The whole point of signing is to guarantee the driver was released by source Microsoft trusts. This means the signature alone does not help you, your key has to be signed by MS for the chain of trust be in place.

签名的全部意义在于保证驱动程序是由微软信任的来源发布的。这意味着单独的签名对您没有帮助，您的密钥必须由 MS 签名才能建立信任链。

You need to purchase an Authenticode certificate (from Verisign) to properly sign the driver for Windows x64. See the following links:

您需要购买 Authenticode 证书（来自 Verisign）才能正确签署适用于 Windows x64 的驱动程序。请参阅以下链接：

http://msdn.microsoft.com/en-us/windows/hardware/gg487317

http://msdn.microsoft.com/en-us/windows/hardware/gg487317

http://msdn.microsoft.com/en-us/windows/hardware/gg487328

http://msdn.microsoft.com/en-us/windows/hardware/gg487328

Certificates can be purchased here: http://www.verisign.com/code-signing/microsoft-authenticode/

证书可以在这里购买：http: //www.verisign.com/code-signing/microsoft-authenticode/

More on this at the following links.

有关更多信息，请访问以下链接。

http://winprogger.com/cross-signing-kernel-mode-drivers/

http://winprogger.com/cross-signing-kernel-mode-drivers/

http://winprogger.com/certificate-for-kernel-mode-driver-signing/

http://winprogger.com/certificate-for-kernel-mode-driver-signing/

No.

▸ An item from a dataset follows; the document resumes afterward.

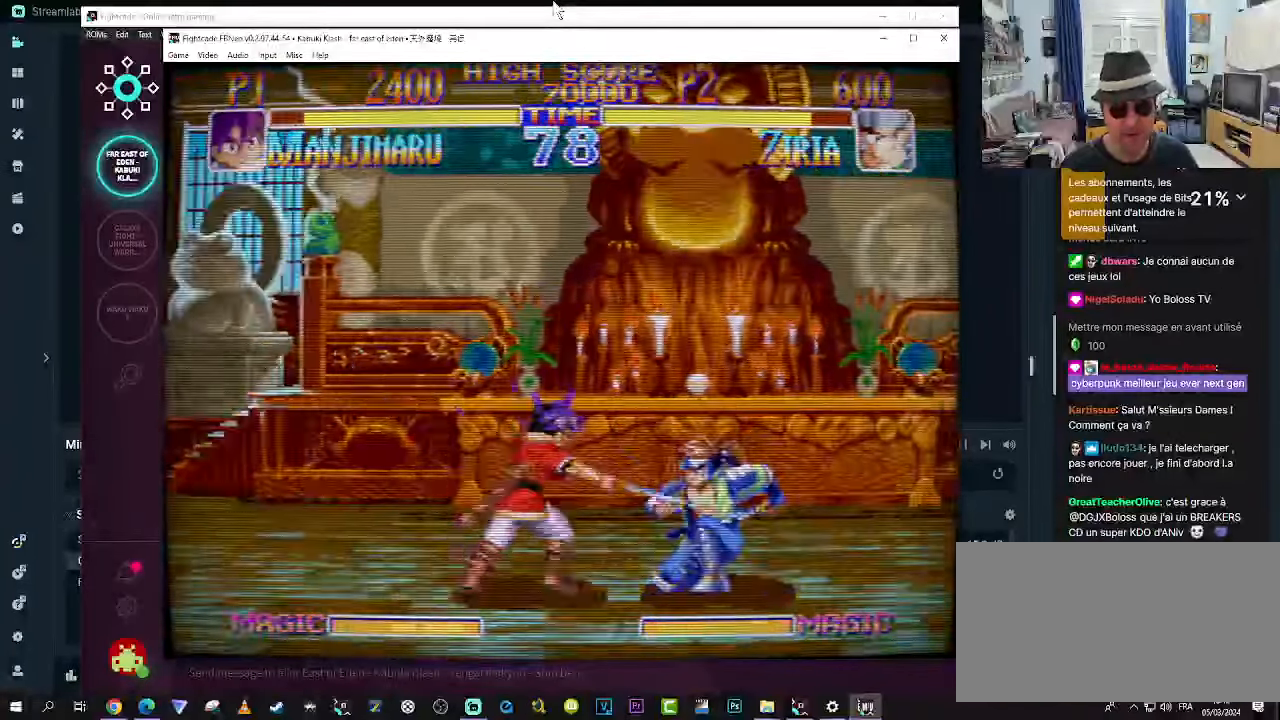
{"dt_ms": 500, "buttons": [], "left_stick": "center", "events": [[34, "CROSS", "up"], [100, "CROSS", "down"], [150, "CROSS", "up"], [150, "left_stick", "right"], [234, "CROSS", "down"], [267, "left_stick", "down-left"], [317, "CROSS", "up"], [350, "CROSS", "down"], [434, "CROSS", "up"], [434, "left_stick", "center"]]}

You don't need MS to sign it. You do need a code signing certificate that chains to something MS trusts. There is more than one vendor that can sell you the cert.

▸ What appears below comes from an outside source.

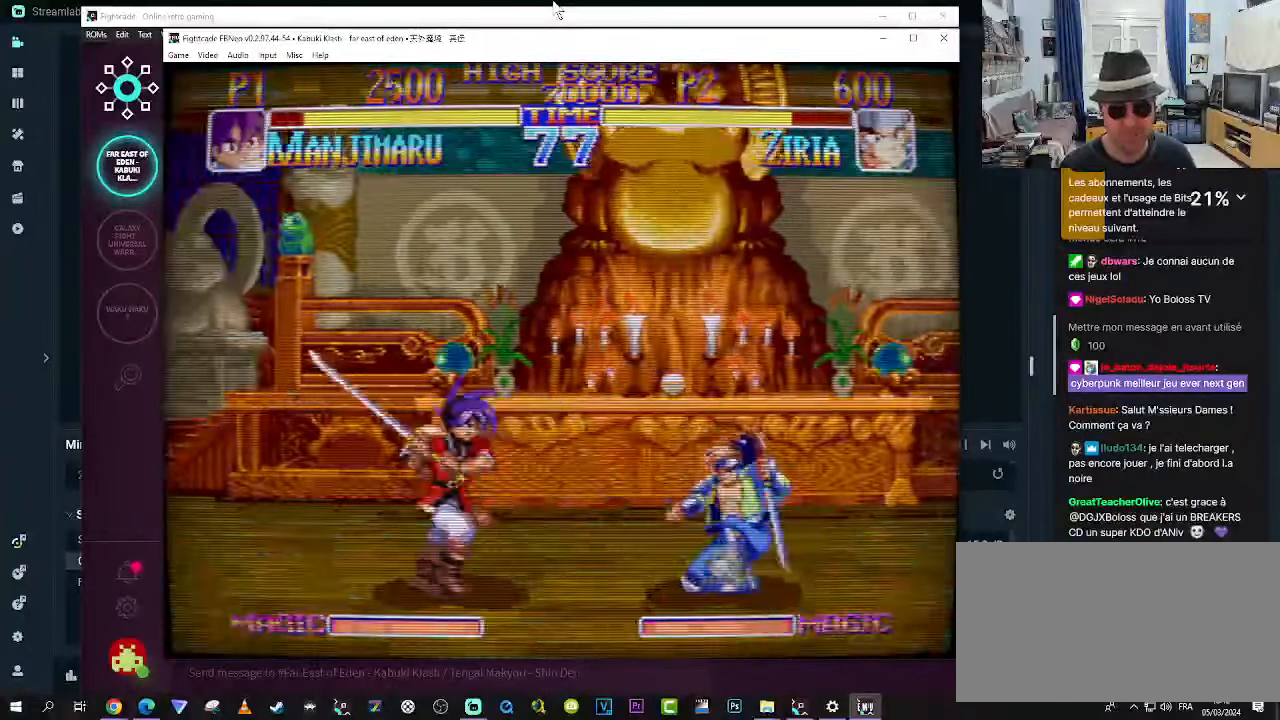
{"dt_ms": 500, "buttons": [], "left_stick": "center", "events": [[17, "CROSS", "down"], [100, "CROSS", "up"], [216, "CROSS", "down"], [300, "CROSS", "up"], [383, "CROSS", "down"], [433, "CROSS", "up"]]}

不，您不需要 MS 来签名。您确实需要一个链接到 MS 信任的东西的代码签名证书。有不止一个供应商可以向您出售证书。

Try this: 1) Ensure that windows is fully updated. This actually fixed the problem on one of my pcs. 2) Check out https://social.msdn.microsoft.com/Forums/windowsdesktop/en-US/0b00c9d4-dff9-4fbe-b741-768c9b39349c/practical-windows-code-and-driver-signing-discussion?forum=wdk

试试这个： 1) 确保 Windows 已完全更新。这实际上解决了我的一台电脑上的问题。2) 查看https://social.msdn.microsoft.com/Forums/windowsdesktop/en-US/0b00c9d4-dff9-4fbe-b741-768c9b39349c/practical-windows-code-and-driver-signing-discussion?forum= wdk

This is an in depth (with references) doc.

这是一个深入的（带参考）文档。

The only reliable and effective way to get rid of "Windows cannot verify the digital signature" message is to disable digital signature enforcement through Windows startup options. The solution is temporarily and stays active during current Windows session, but it can be activated again during each startup. Here's a detail explanation for each Windows version: http://freewisdoms.com/windows-cannot-verify-the-digital-signature-code-52-driver-fix/

摆脱“Windows 无法验证数字签名”消息的唯一可靠且有效的方法是通过 Windows 启动选项禁用数字签名强制执行。该解决方案是暂时的，并在当前 Windows 会话期间保持活动状态，但可以在每次启动期间再次激活。下面是每个 Windows 版本的详细解释：http: //freewisdoms.com/windows-cannot-verify-the-digital-signature-code-52-driver-fix/

Ideally you should have digitally signed driver trusted by Microsoft. However, there is a workaround, but not recommended.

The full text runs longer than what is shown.